**TEXTO DO EXERCÍCIO:**
○ ○ ○ ○

Do Josias de Souza — A Bolsa de Valores de São Paulo fechou o pregão desta segunda com uma expressiva queda de 8,08%.

O Ibovespa, índice que mede o volume de negócios, fechou em 48.668. Tombo dessa magnitude não se via desde outubro de 2008, ano da crise global.

Deve-se o infortúnio ao medo que se espraiou pelas bolsas do mundo no primeiro dia de negócios depois que a S&P (Standard & Poor’s) rebaixou a nota da dívida dos EUA.

No instante em que a cotação das ações derretia, Dilma Rousseff almoçava no Itamaraty com o primeiro-ministro do Canadá, Stephen Harper.

Depois do repasto, a presidente foi ao microfone. Ao lado de Harper, repisou a tese segundo a qual o Brasil de 2011 está mais preparado para a crise que o de 2008.

Dilma tachou de precipitada a decisão da agência que rebaixou de AAA para AA+ a nota dos títulos da dívida americana.

O pânico que pôs a Bovespa de joelhos apenas levou às penúltimas consequências o drama de uma semana que começara mais cedo.

Esta segunda-feira havia sido desenhada na noite de sexta, quando a Standard & Poor’s borrifou gasolina na fogueira que arde nos EUA e na Europa.

A crônica do declínio anunciado materializou-se já no fim de semana, no fechamento das bolsas do Oriente Médio.

De madrugada, quando o Brasil ainda dormia, a encrenca deu as caras nas bolsas da Ásia. Como pedras de um dominó macabro, caíram as bolsas da Europa.

Nos EUA, o índice Dow Jones arrostou erosão de 5,5%. A maior queda desde dezembro do fatídico ano de 2008.

Considerando-se a (i)lógica que guia os mercados, não é despropositado supor que, nos próximos dias, aqui e ali, os negócios experimentem alguma recuperação.

Com as ações de grandes companhias ao rés do chão, sempre haverá investidores dispostos a comprar.

Porém, a despeito de eventuais espasmos de alta, o termômetro das bolsas informa que a economia global está mais para o fundo do que para a beira do poço.

Para que o movimento se inverta, os governos dos EUA e Europa terão de se provar capazes de evitar que os dois principais mercados do mundo entrem em recessão.

Por ora, não foram convincentes. Daí o fato de a decisão de uma agência de risco que errou em todas as previsões que fez em 2008 ter virado as bolsas de ponta-cabeça.

○ ○ ○ ○

[Entradas de dados armazenadas]
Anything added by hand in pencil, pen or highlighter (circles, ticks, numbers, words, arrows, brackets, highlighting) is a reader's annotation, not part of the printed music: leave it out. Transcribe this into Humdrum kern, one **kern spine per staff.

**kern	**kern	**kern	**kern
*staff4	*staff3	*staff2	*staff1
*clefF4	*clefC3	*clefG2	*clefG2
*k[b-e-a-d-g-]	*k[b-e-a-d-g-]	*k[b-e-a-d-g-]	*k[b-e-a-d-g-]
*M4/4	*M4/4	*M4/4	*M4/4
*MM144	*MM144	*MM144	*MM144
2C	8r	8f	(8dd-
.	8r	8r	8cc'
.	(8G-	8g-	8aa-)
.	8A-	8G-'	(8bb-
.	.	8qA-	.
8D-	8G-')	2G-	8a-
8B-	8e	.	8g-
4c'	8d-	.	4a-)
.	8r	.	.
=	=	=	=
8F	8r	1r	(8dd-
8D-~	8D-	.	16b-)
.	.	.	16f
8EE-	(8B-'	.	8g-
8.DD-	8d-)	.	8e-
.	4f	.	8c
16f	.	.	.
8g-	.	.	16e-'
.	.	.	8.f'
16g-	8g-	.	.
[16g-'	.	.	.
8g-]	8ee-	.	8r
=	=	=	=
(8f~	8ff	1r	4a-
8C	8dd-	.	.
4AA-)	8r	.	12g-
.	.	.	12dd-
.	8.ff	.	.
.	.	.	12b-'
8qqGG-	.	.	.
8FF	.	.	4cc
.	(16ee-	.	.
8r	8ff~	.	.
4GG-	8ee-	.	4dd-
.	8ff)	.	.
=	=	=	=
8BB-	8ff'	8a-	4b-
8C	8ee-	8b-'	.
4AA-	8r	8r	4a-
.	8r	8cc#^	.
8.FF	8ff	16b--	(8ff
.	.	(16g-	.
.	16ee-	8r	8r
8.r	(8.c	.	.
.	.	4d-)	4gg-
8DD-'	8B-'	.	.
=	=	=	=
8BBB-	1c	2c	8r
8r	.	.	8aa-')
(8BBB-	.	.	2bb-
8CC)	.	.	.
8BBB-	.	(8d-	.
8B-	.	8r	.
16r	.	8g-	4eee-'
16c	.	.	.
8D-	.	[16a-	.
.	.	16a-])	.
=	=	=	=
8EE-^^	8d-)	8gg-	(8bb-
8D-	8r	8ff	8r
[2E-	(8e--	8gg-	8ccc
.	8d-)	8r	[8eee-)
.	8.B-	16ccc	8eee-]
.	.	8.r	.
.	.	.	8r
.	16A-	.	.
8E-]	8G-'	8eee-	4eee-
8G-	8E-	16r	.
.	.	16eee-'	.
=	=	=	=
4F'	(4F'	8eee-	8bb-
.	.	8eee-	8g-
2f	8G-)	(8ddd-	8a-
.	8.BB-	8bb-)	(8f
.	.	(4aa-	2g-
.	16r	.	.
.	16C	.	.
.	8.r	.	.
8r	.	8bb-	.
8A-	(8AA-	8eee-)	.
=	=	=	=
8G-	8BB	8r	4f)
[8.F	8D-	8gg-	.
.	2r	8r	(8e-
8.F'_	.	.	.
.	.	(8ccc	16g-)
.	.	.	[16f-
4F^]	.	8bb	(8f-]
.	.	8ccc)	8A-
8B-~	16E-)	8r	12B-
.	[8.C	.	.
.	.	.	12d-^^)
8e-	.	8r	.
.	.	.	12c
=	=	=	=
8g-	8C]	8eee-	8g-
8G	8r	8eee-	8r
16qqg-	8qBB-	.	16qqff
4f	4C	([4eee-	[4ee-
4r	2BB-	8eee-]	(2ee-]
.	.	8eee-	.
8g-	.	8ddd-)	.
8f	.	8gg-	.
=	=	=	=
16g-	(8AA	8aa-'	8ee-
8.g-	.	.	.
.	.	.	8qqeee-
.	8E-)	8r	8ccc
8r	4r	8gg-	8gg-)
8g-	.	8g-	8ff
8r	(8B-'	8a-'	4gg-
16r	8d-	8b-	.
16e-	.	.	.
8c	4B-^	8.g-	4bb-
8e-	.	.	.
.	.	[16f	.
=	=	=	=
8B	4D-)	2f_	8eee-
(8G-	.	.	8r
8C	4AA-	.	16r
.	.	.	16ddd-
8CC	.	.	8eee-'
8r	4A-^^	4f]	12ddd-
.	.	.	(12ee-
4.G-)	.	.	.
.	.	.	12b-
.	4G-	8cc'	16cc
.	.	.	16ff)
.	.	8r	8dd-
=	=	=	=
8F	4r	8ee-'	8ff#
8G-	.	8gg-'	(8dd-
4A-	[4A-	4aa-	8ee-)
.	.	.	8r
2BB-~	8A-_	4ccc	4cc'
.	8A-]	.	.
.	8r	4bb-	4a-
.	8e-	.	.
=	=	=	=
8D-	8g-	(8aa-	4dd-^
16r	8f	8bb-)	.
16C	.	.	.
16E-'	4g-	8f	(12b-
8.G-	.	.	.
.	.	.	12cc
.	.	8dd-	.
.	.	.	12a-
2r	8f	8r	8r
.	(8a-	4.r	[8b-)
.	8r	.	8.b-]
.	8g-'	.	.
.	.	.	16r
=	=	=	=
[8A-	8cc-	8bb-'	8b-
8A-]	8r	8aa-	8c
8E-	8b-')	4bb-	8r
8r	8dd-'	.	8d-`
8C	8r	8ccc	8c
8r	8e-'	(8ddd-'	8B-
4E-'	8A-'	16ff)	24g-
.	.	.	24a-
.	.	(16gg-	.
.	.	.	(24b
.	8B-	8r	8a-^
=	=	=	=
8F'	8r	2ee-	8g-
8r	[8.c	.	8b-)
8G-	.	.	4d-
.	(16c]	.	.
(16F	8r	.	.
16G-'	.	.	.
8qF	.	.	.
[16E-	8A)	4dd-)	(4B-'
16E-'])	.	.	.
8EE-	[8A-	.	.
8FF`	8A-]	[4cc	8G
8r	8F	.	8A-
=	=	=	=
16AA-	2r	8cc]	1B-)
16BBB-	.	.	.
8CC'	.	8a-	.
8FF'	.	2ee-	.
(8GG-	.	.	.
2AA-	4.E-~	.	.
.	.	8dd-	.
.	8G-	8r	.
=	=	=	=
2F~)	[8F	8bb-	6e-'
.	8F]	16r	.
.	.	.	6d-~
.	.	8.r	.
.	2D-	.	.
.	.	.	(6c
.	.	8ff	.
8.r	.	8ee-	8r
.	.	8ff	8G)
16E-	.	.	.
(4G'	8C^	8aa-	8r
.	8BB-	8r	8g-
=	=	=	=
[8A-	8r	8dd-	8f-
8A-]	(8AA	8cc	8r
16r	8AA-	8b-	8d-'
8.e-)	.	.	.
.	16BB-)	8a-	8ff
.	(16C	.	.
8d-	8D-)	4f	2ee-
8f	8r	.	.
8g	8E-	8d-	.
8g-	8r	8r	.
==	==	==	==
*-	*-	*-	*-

○ ○ ○ ○

**O QUE FAZER:**
Transcreva, do texto sobre a queda da Bovespa, o trecho que começa em "O Ibovespa, índice" e termina em "dívida dos EUA.", incluindo essas palavras.

**RESPOSTA ESCRITA:**
O Ibovespa, índice que mede o volume de negócios, fechou em 48.668. Tombo dessa magnitude não se via desde outubro de 2008, ano da crise global.

Deve-se o infortúnio ao medo que se espraiou pelas bolsas do mundo no primeiro dia de negócios depois que a S&P (Standard & Poor’s) rebaixou a nota da dívida dos EUA.